**Task details:** Give the number of lines below that contain "WLANMTSU", with no other output.

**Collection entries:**
────────────────
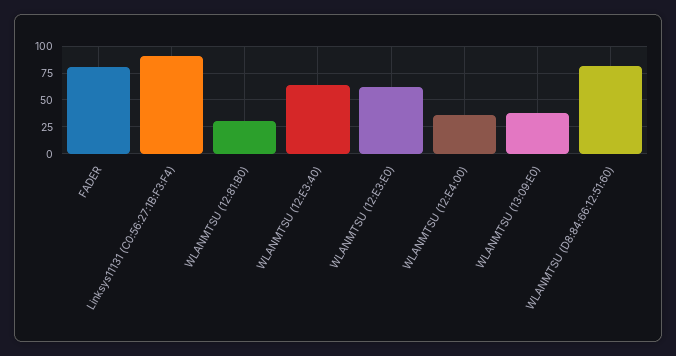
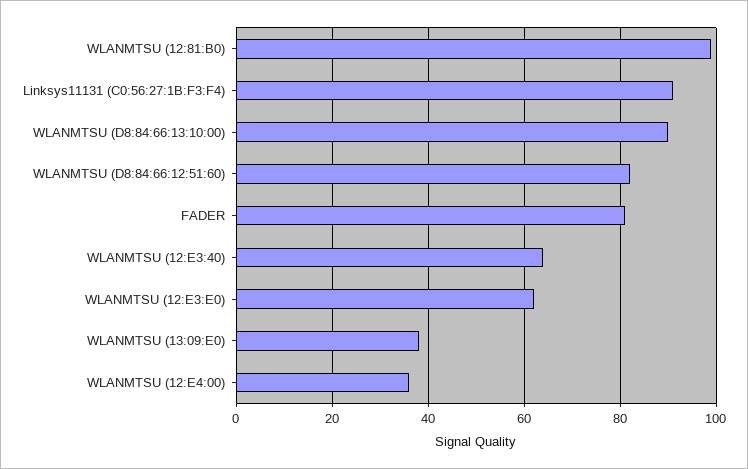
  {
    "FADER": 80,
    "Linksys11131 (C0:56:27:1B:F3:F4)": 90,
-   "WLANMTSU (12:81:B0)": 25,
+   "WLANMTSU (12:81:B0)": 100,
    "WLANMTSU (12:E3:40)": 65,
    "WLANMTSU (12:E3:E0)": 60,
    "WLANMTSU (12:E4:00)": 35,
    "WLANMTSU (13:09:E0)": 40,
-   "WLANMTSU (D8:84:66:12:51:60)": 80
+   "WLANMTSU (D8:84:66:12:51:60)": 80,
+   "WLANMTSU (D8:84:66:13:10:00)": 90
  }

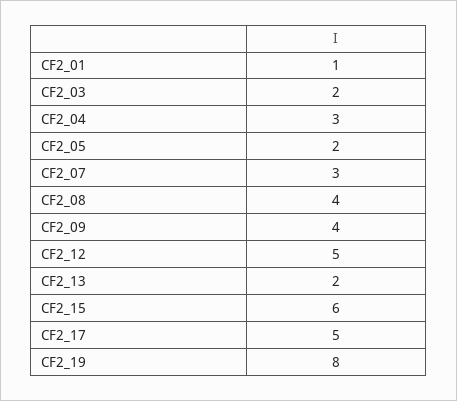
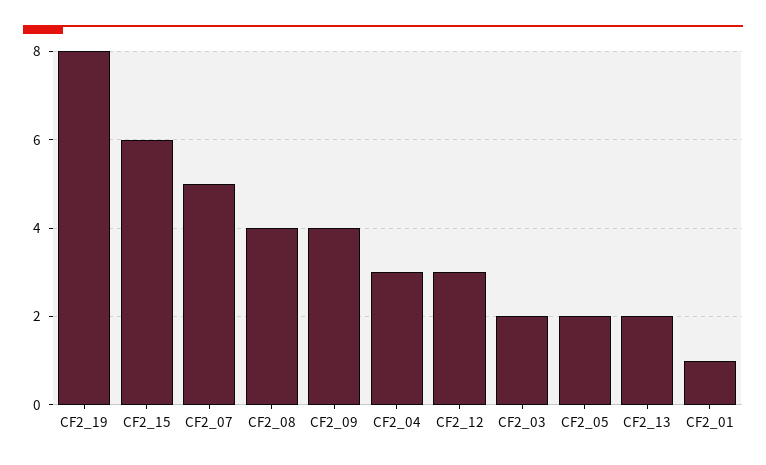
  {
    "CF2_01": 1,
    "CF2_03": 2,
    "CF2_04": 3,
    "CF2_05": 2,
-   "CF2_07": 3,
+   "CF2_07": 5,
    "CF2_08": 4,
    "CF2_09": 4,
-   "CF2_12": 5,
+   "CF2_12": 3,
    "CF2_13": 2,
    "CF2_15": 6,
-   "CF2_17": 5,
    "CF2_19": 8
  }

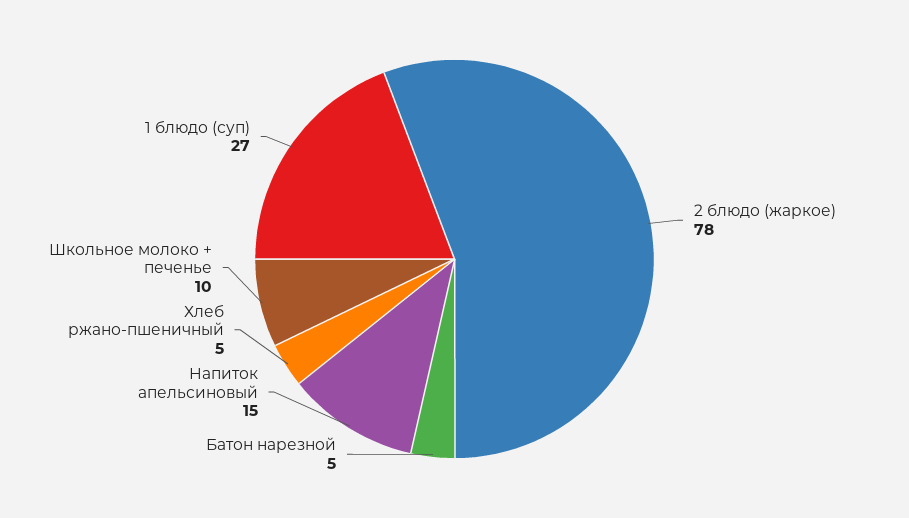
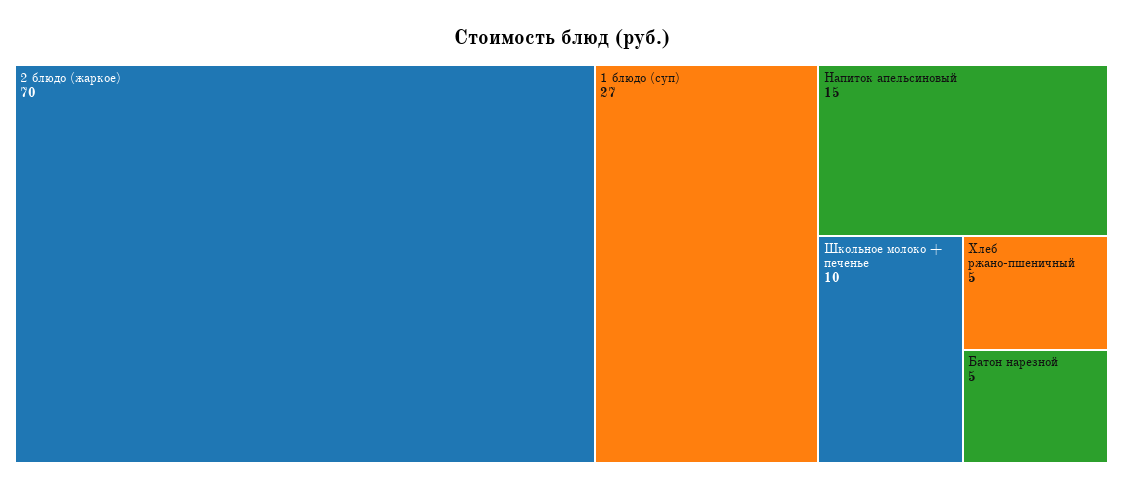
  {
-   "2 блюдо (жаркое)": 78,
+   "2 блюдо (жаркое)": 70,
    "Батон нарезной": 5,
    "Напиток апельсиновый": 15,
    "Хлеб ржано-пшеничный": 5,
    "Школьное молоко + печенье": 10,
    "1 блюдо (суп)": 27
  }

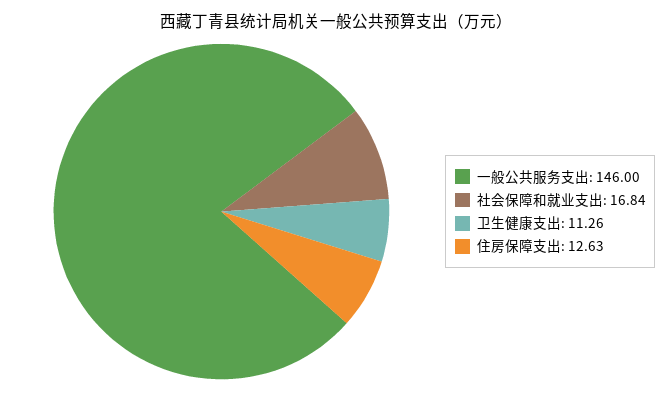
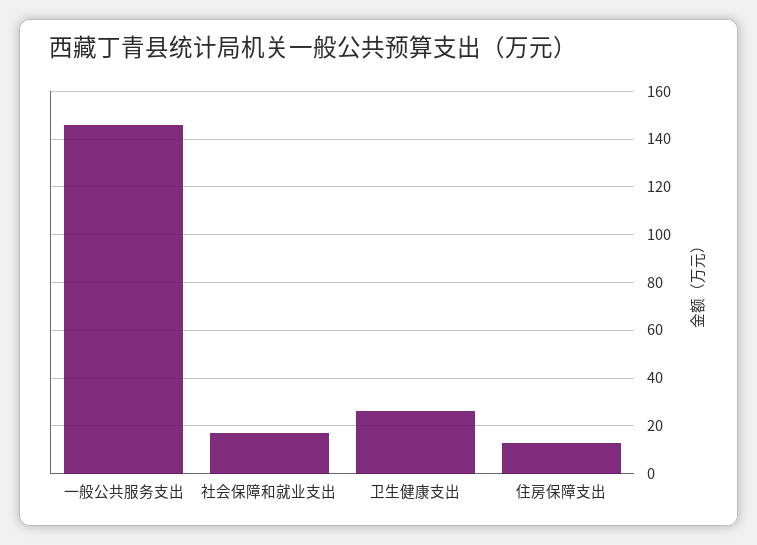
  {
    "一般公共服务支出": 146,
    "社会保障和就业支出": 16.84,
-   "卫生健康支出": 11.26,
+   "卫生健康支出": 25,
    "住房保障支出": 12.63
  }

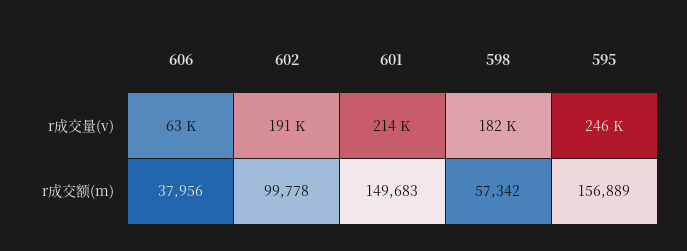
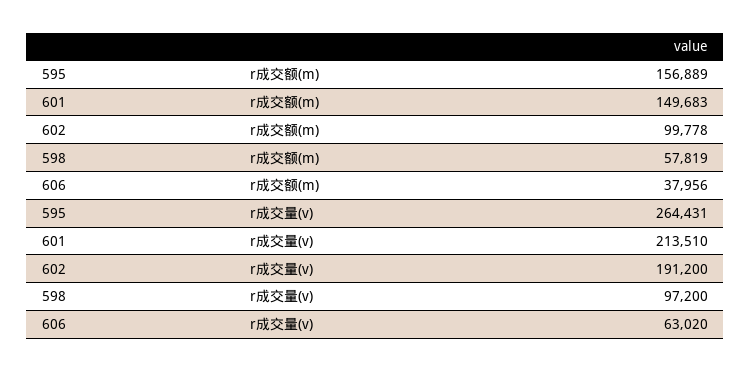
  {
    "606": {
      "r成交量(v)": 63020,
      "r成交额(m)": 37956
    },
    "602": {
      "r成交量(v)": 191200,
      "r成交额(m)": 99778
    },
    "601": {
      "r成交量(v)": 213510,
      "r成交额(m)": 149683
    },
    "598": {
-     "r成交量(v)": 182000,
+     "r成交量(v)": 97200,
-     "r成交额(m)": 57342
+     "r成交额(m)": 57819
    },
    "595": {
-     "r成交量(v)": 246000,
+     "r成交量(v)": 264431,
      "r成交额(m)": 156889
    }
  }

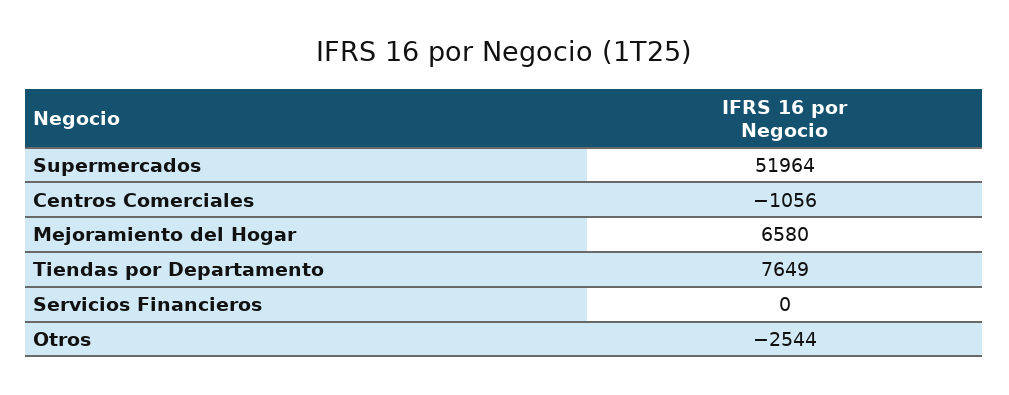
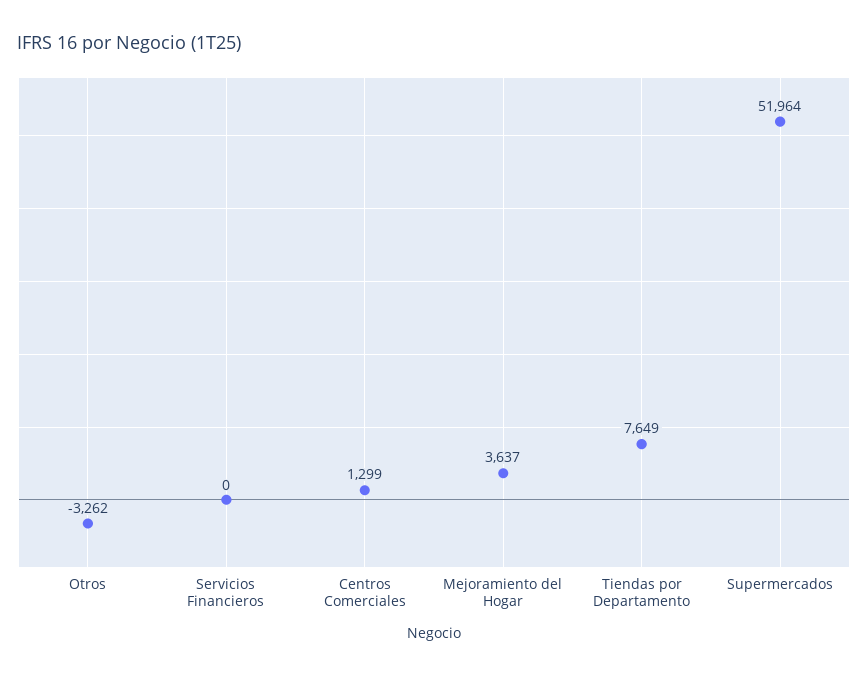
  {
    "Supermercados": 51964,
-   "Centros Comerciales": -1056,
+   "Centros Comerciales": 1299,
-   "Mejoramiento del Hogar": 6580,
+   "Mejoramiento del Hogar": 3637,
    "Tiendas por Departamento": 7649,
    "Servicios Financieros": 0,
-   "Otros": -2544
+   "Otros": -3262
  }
────────────────
**Solution for this task:** 9